| Recorded data |

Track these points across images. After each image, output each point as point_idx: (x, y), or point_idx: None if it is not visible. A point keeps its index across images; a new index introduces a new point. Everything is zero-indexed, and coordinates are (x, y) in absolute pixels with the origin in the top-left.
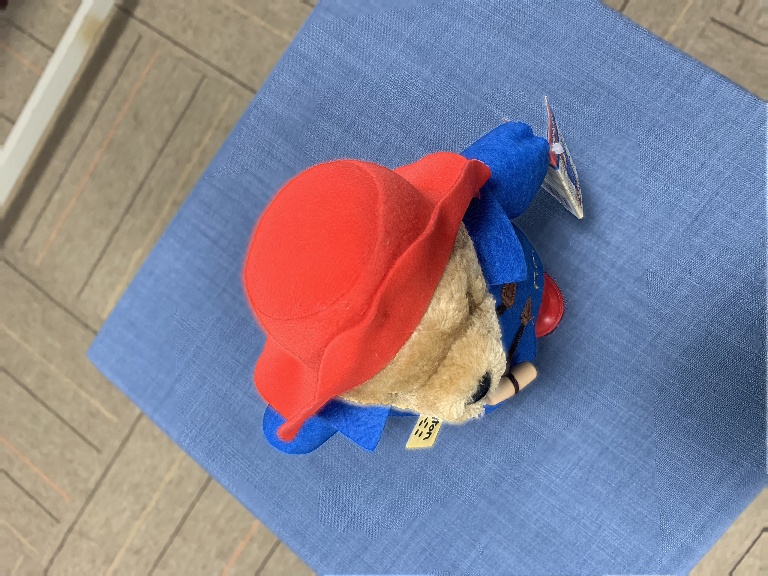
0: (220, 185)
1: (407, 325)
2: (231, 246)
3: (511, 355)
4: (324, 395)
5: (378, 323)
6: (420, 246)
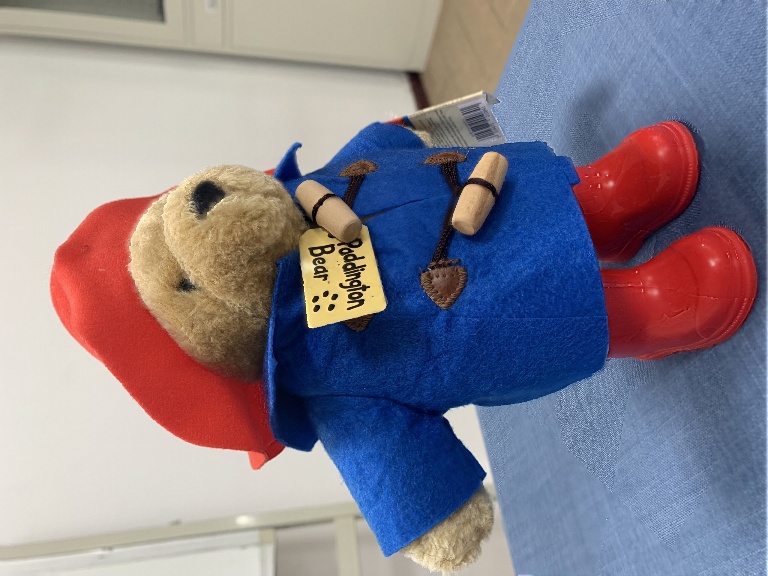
0: (504, 502)
1: (121, 239)
2: (542, 537)
3: (450, 183)
4: (84, 329)
5: (77, 254)
6: (96, 208)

| Work to complete |
Write out every row above word for word, leaving out the pictures.

| Written response |
Track these points across images. After each image, output each point as point_idx: (x, y), or point_idx: None if it is not visible. A point keeps its index across images; a new index introduces a new point. Everything is zero-indexed, and coordinates are (x, y) in absolute pixels with the origin in the top-left.
0: (220, 185)
1: (407, 325)
2: (231, 246)
3: (511, 355)
4: (324, 395)
5: (378, 323)
6: (420, 246)
0: (504, 502)
1: (121, 239)
2: (542, 537)
3: (450, 183)
4: (84, 329)
5: (77, 254)
6: (96, 208)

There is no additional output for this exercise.